> Reading text:
County Fair Bread

"This comes from the well known chef James Beard."
photo by a user photo by a user
Ready In:
2 loaves




  • In a large mixing bowl combine 1 cup of the flour, sugar, salt, and dry yeast.
  • Heat the milk and butter in a pan just until the milk is warm.
  • The butter does not need to melt.
  • Add the eggs and the warm milk mixture to the flour mixture.
  • Mix very well until thoroughly moistened, and beat with a wooden spoon for about 5 minutes.
  • Stir in the remaining flour to form a stiff dough.
  • Turn out on a floured board, and knead the dough until it is quite smooth and elastic, about 5 minutes.
  • Work into a ball, place in a buttered bowl, and turn to coat with butter on all sides.
  • Cover and let rise in a warm, draft-free place until light and doubled in bulk, 1 to 1 1/2 hrs.
  • Punch the dough down and divide into six equal portions.
  • Roll each of these portions into a thin cylinder about 8 to 10 inches long.
  • Take three strips and braid them together.

> What to do:
A - In the County Fair Bread recipe, into how many portions is the punched-down dough divided?
B - Carry the County Fair Bread recipe forward from its last step.
None of the records are needed here.

[Data entries]
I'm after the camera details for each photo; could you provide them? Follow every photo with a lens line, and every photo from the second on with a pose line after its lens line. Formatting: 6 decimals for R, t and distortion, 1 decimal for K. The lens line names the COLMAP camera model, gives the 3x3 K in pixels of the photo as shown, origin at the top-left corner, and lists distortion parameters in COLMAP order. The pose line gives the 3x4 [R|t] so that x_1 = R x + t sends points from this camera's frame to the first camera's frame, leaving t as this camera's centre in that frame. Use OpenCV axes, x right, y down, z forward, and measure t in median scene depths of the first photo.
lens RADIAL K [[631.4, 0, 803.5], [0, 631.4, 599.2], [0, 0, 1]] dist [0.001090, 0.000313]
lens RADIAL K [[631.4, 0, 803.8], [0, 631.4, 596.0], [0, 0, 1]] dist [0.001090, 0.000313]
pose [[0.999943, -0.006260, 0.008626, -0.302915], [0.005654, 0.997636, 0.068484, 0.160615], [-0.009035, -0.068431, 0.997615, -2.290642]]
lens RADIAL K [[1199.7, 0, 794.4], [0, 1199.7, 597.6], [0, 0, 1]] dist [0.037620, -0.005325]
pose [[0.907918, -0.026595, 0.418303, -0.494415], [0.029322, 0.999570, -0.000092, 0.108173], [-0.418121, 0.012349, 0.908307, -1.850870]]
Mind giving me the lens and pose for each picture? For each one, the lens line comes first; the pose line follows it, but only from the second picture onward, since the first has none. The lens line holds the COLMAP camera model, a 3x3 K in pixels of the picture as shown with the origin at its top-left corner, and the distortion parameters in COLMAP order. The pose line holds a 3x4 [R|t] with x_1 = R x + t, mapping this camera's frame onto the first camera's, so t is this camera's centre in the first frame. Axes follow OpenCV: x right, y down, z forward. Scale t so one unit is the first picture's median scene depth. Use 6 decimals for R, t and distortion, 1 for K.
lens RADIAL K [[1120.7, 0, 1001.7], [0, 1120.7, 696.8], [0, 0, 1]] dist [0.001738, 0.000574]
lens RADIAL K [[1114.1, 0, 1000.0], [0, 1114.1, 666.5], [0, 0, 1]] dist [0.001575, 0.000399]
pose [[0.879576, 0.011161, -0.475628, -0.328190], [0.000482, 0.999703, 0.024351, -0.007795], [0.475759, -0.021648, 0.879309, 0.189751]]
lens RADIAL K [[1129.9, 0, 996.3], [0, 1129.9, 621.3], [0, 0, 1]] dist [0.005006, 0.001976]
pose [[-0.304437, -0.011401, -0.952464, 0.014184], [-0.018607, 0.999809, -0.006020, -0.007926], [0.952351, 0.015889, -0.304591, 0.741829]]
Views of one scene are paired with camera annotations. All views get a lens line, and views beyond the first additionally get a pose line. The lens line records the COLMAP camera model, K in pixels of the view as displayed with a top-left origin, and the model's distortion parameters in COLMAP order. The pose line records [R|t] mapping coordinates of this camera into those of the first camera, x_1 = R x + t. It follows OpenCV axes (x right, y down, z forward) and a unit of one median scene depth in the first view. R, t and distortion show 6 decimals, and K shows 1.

> Answers to each task:
A - Six equal portions.

B -
  • Place the braid on a baking sheet, which should be buttered or sprinkled with cornmeal.
  • Braid the remaining three strips and place about six inches away from the other loaf.
  • For a more spectacular loaf, make a braid of three large strips and then a braid of three smaller strips, and put one on top of the other.
  • Cover the loaves and let rise in a warm, draft-free space until doubled in bulk, which will take another 1 1/2 hrs.
  • Brush with the egg white and water, sprinkle lavishly with sesame seeds.
  • If you've made two smaller loaves, bake in a preheated 375 F oven for 35-40 minutes or until golden brown.
  • The single, larger loaf will need a good hour in the oven.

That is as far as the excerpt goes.